Claudia Roebers, Thomas Rammsayer, Stefan Troche, Annik Völke und Felicitas Wagner

Within homogeneous age groups, both children and adults vary substantially in their mental capacity, typically quantified by psychometric intelligence. Contemporary views of human intelligence emphasize that intelligence is a broad and multi-faceted theoretical concept embracing various aspects of information processes. There is ample evidence that components of information processes, such as sensory discrimination, working memory, and/or attention, contribute to human intelligence. In other words, sensory discrimination and/or working memory independently of each other explain substantial portions of overall variability of intelligence within a sample of individuals, their relative contributions when such information processes are investigated simultaneously have only rarely been addressed. Simultaneously studying the contribution of sensory discrimination ability and working memory performance in homogenous age groups is, however, an important approach as these distinguishable aspects of information processing are interrelated and operate together in a complex interplay. Moreover, in the course of human development, performance on these different aspects of information processing undergoes substantial improvements over time (through both maturation and experience), and the mode and the efficiency of their interplay is assumed to change dramatically with increasing age.  

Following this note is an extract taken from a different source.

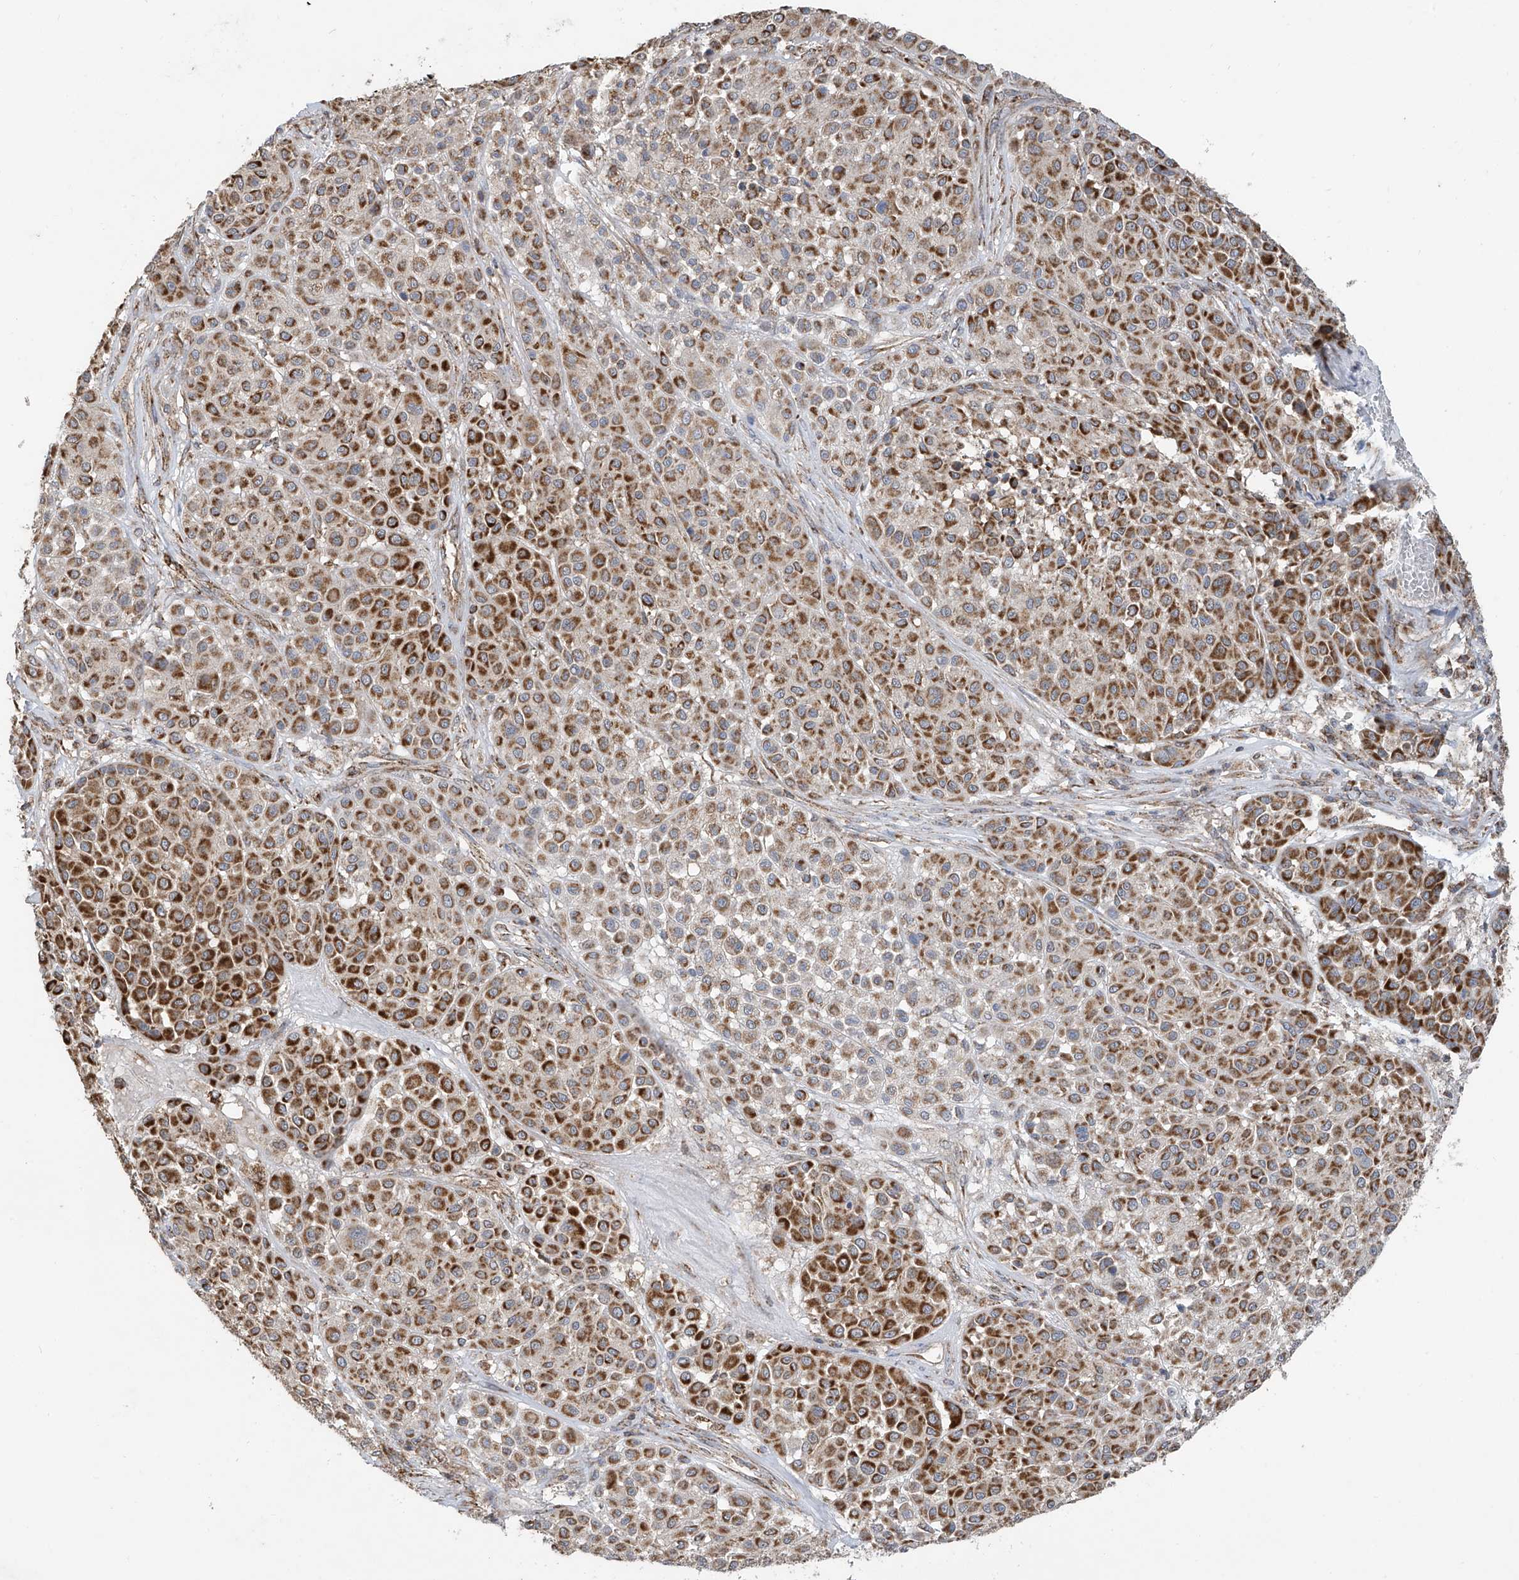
{"staining": {"intensity": "moderate", "quantity": ">75%", "location": "cytoplasmic/membranous"}, "tissue": "melanoma", "cell_type": "Tumor cells", "image_type": "cancer", "snomed": [{"axis": "morphology", "description": "Malignant melanoma, Metastatic site"}, {"axis": "topography", "description": "Soft tissue"}], "caption": "Human melanoma stained with a protein marker shows moderate staining in tumor cells.", "gene": "UQCC1", "patient": {"sex": "male", "age": 41}}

In the present research project, a joint effort is being undertaken by the principle investigators Stefan Troche, Claudia M. Roebers, and Thomas Rammsayer (University of Bern and Center of Cognition, Learning, and Memory) aiming to uncover the relative contributions of sensory discrimination abilities and working memory skills for psychometric intelligence. This will be done both in children and adult samples to shed some light on the changing interplay and the possibly varying relative contribution of sensory discrimination and working memory to intelligence as human development proceeds. The project is financed through the Swiss Science Foundation (Grant No. 100014_137755 / 1).
The expected findings from this research project are important for theoretical advances in the conceptualization and understanding of human intelligence. At the same time, the findings will be of practical relevance, for example, for understanding and treating problems associated with learning difficultiesof children in school or with difficulties in mastering the daily life in old adults.